Black economic empowerment (BEE)

ANC:

  • The party believes that BEE is a moral, political, social and economic requirement of the country’s collective future.

DA:

  • It says broad-based black economic empowerment (BBBEE) has proven to be a deeply flawed approach to economic inclusion. According to the party, BBBEE empowers a small politically connected elite.

MK Party:

  • The party says BEE has failed businesses owned by individuals from marginalised communities including black people, women, and youth entrepreneurs [who] persistently face marginalisation.

EFF: 

    ● The party commits to economic transformation aligning with BEE objectives.

Constitutionalism

ANC:

  • The party says every citizen, irrespective of race, colour, language, gender, status, sexual orientation or creed, should know that his or her basic rights and freedoms are guaranteed by the constitution and enforceable by recourse to law.

DA:

  • The DA says creating a society based on the constitution is essential for SA's progress and economic growth. 

MK Party:

  • The party believes SA's constitution is colonial, founded on Roman-Dutch law with every little influence of African jurisprudence. The party wants to hold a referendum to scrap the 1996 constitution and replace it with a parliamentary system with or without a codified constitution.

EFF:

  • It will introduce provisions specifically aimed at the protection of vulnerable groups, especially women, children, people with disabilities, and the LGBTQI community.

 

National Health Insurance (NHI)

ANC: 

  • It would strengthen health services and implement the NHI to make quality healthcare affordable and available to all.

DA: 

  • The party believes that the NHI is a populist proposal with a risk of bankrupting the fiscus and deepening the healthcare system crisis. The DA wants to lower private healthcare costs and guarantee a minimum package of services.

MK Party:

  • Implement the NHI scheme as an instrument to redistribute resources in the healthcare system away from the expensive private healthcare system. Establish a state pharmaceutical company to break the power of private capitalist monopoly over the SA health system.

EFF:

  • The party believes the NHI system is unsustainable and that in its current form, the NHI is an overt admittance by the ANC government of its failure to build a working public health system for people.

Minimum wage

ANC: 

  • It would ensure the national minimum wage increases in line with inflation and ensure compliance.

DA

  • The DA plans to create more jobs for the youth by introducing a youth employment opportunity certificate.
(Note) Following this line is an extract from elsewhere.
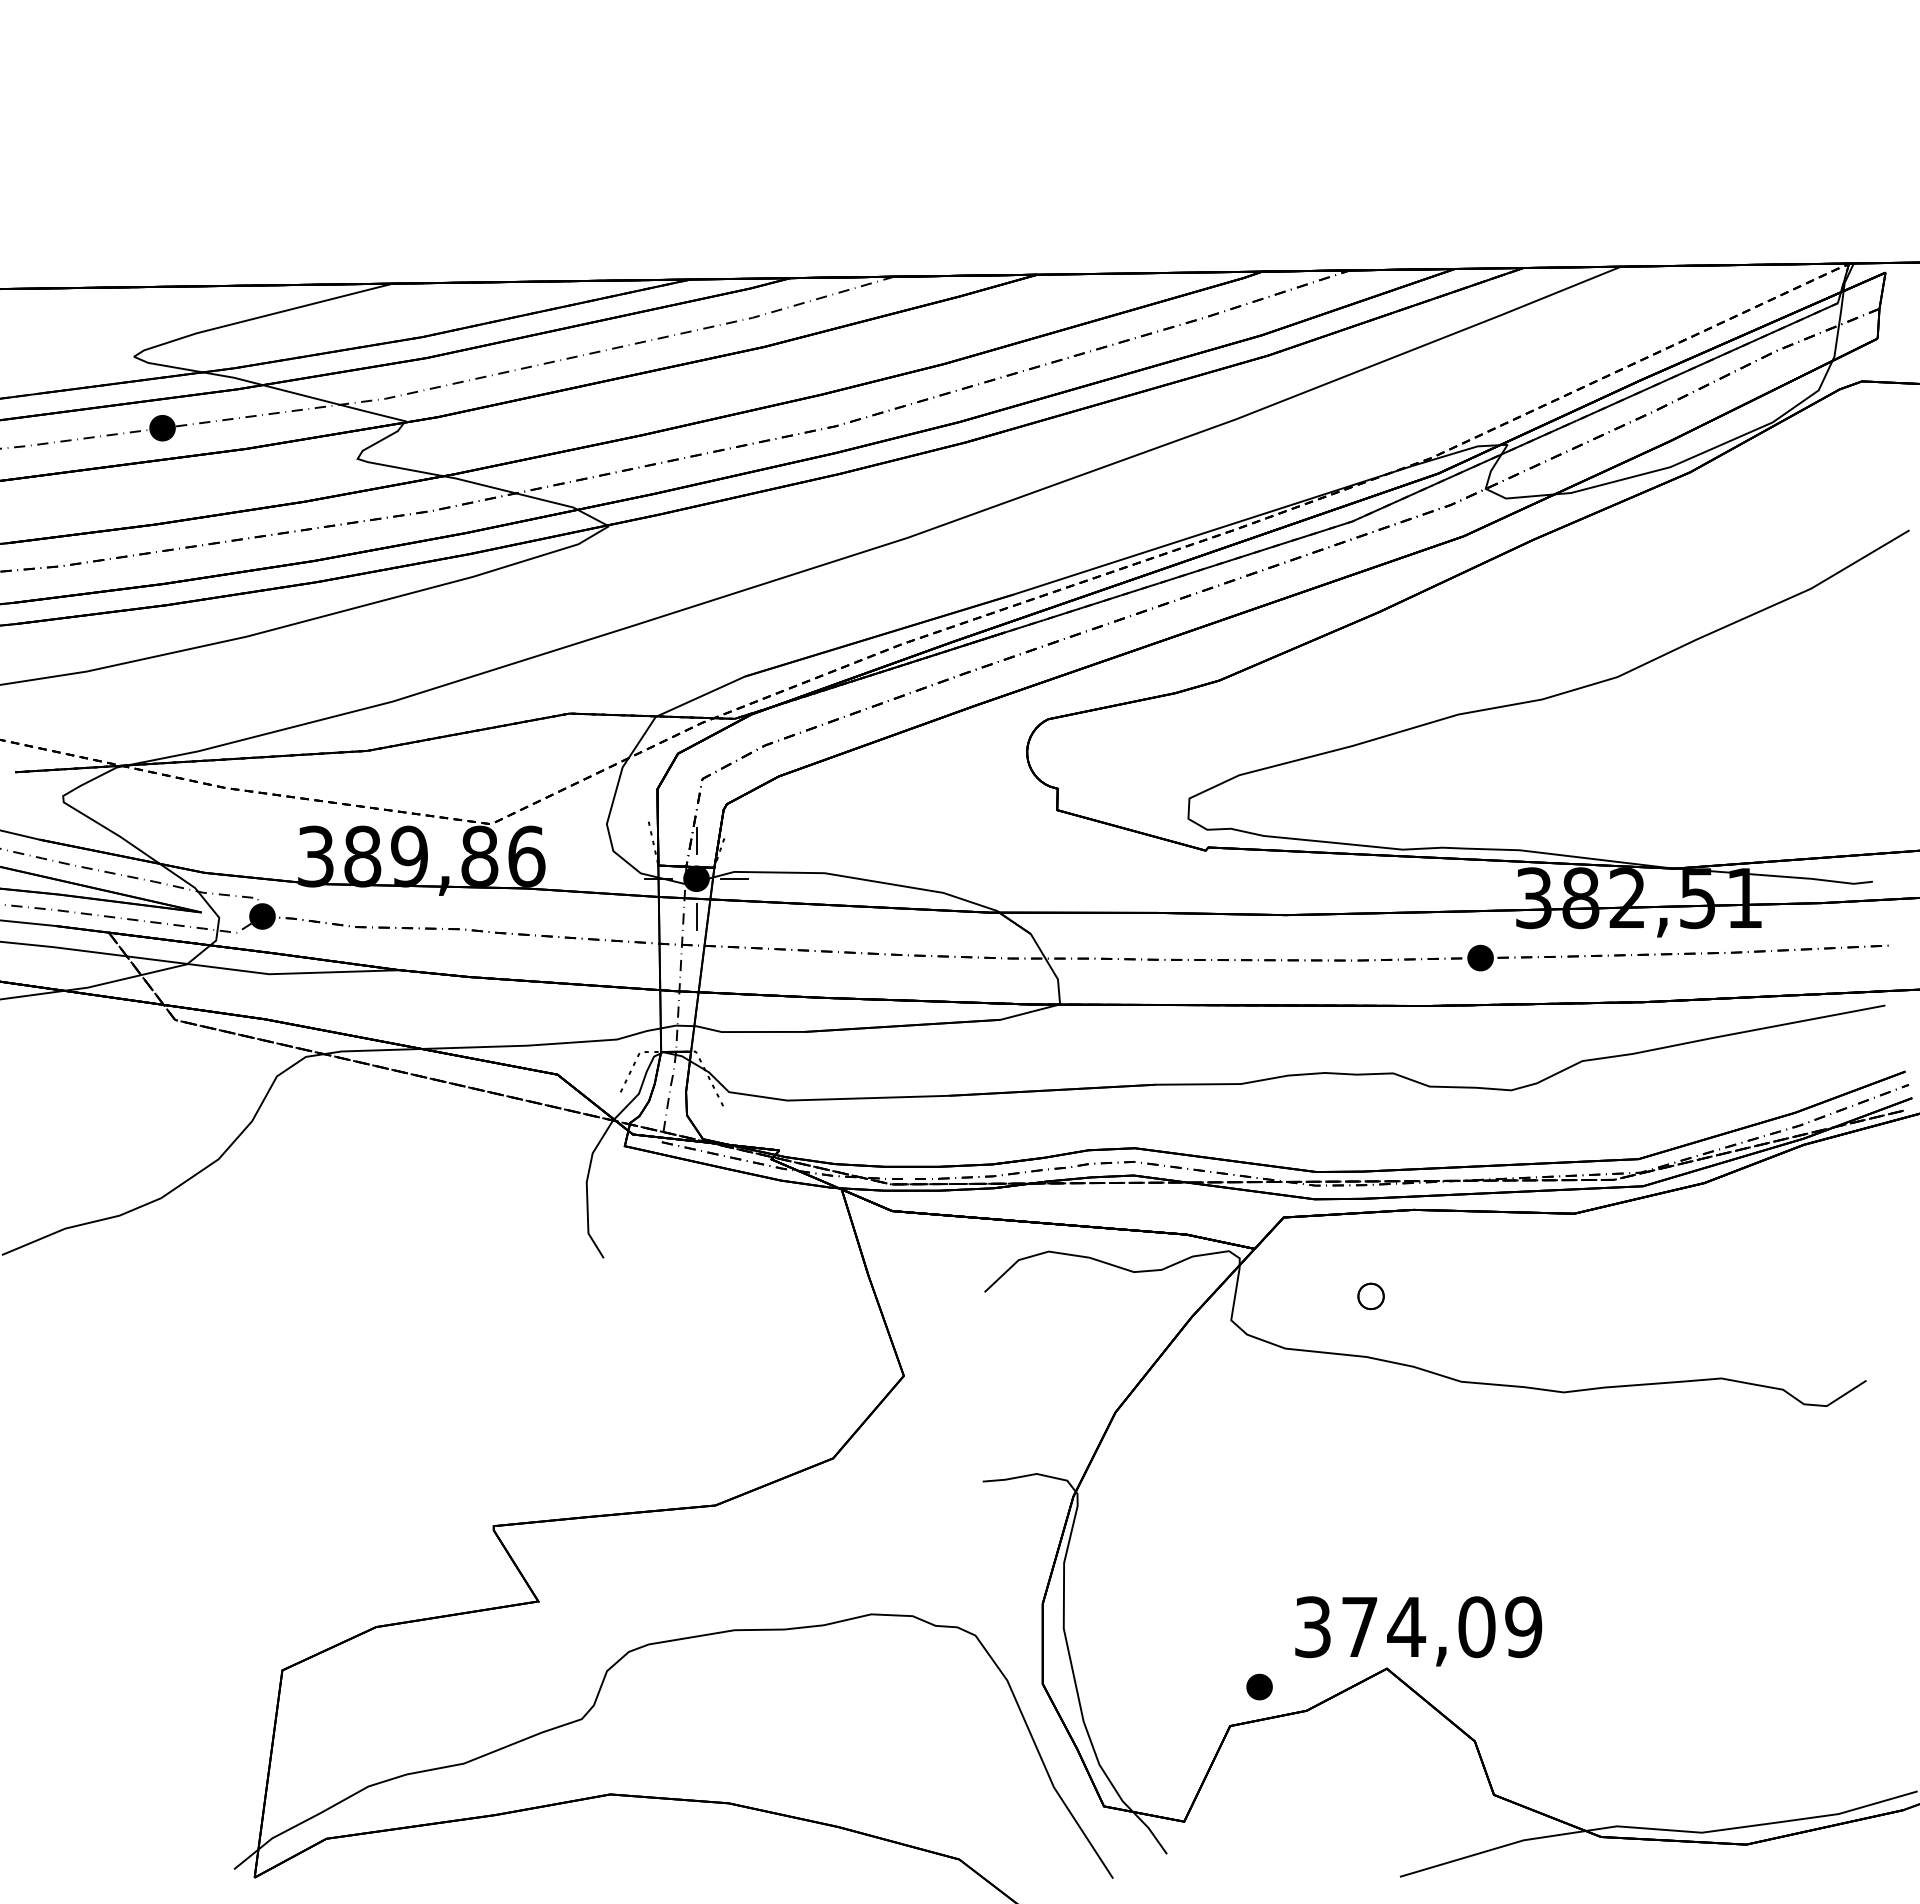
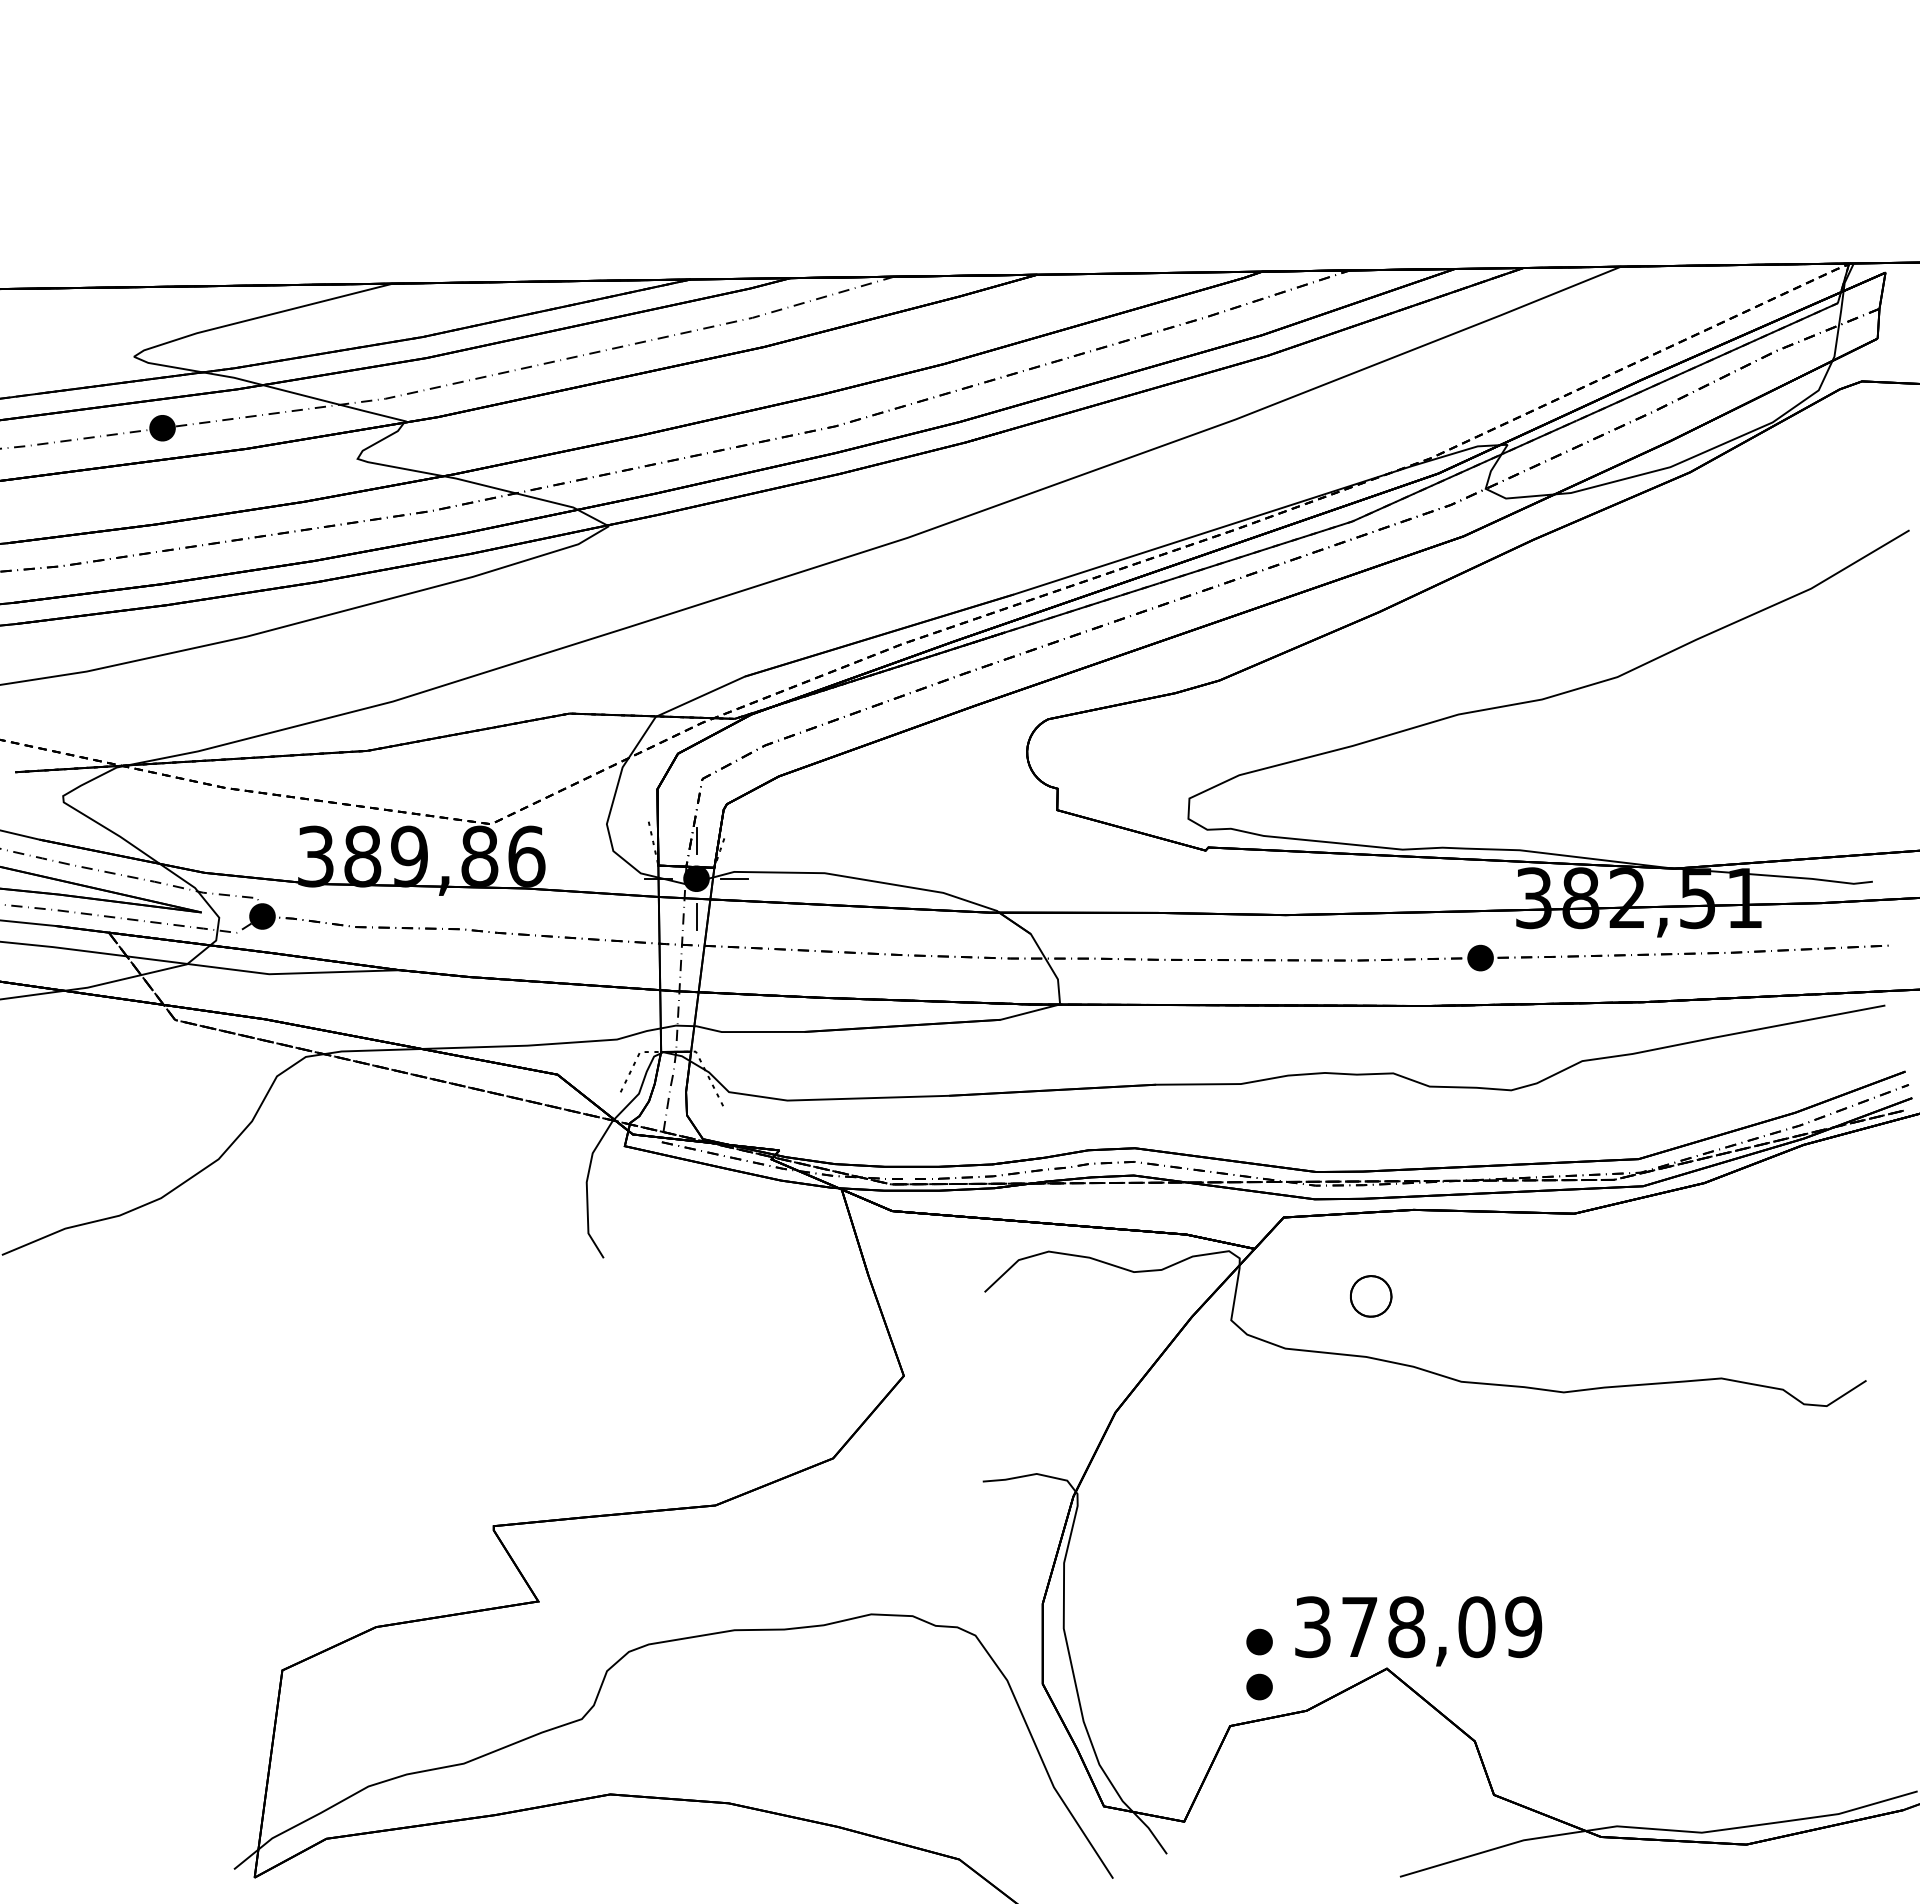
part at (1370, 1296) size: 28x29 px -> 43x43 px
text at (1406, 1627): 374,09 -> 378,09
part at (1259, 1641): none -> present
It says the certificate will empower young people to break free from the constraints of the minimum wage, giving them better chances of finding jobs. 

MK Party:

  • The party says the state will offer employment to everyone willing and able to work at a decent wage above the minimum wage of R4,500, with skills development and training opportunities.

EFF:

  • The EFF will pass legislation that ensures a minimum wage of R6,000 across the board for all fulltime workers and will fight to ensure that domestic workers, mineworkers, farmworkers and cleaners were among those who receive the minimum wage.

Support for Palestine

ANC:

  • It advances progressive internationalism and solidarity with the peoples of Palestine, Western Sahara, Cuba and others.

DA: 

  • The party says it stands in solidarity with both Palestinians and Israelis who seek a two-state solution. The DA stands against radicalism and violence. The party says it rejects any sentiment that seeks to annihilate either Israel or Palestine.

MK Party:

The party stands in solidarity with Palestine.  

EFF:

  • The EFF supports Palestinians' assertion of their right to self-determination and will support the Palestinian assertion of their own independent state.

Expropriation of land

ANC:

  • The party says it will use provisions in the constitution and expropriation legislation to accelerate land reform and redistribution to reduce asset inequality and protect security of tenure, improve food security and agricultural production, promote rural and urban development and enable greater access to housing. 

DA:

  • The DA would protect property rights as enshrined in the constitution and expand land ownership by prioritising land reform in the budget.

MK Party: 

  • The party believes in expropriating all land without compensation and transferring ownership to the people under state and traditional leadership custodianship. 

EFF:

  • EFF says it will reintroduce the motion to amend the constitution to permit expropriation of land without compensation.

Free education

ANC:

  • In the Freedom Charter, the ANC says education shall be free, compulsory, universal and equal for all children.  

DA:

  • The DA believes that the government’s policy of providing free higher education should be replaced with an income-based model that includes grants and loans.

MK Party

  • The party aims to ensure free, mandatory, high-quality education from early childhood to postgraduate level to boost human capital and research capability.

EFF:

  • The EFF says it will provide free education to all children of school-going age. All children will have access to free early childhood development education under the EFF government.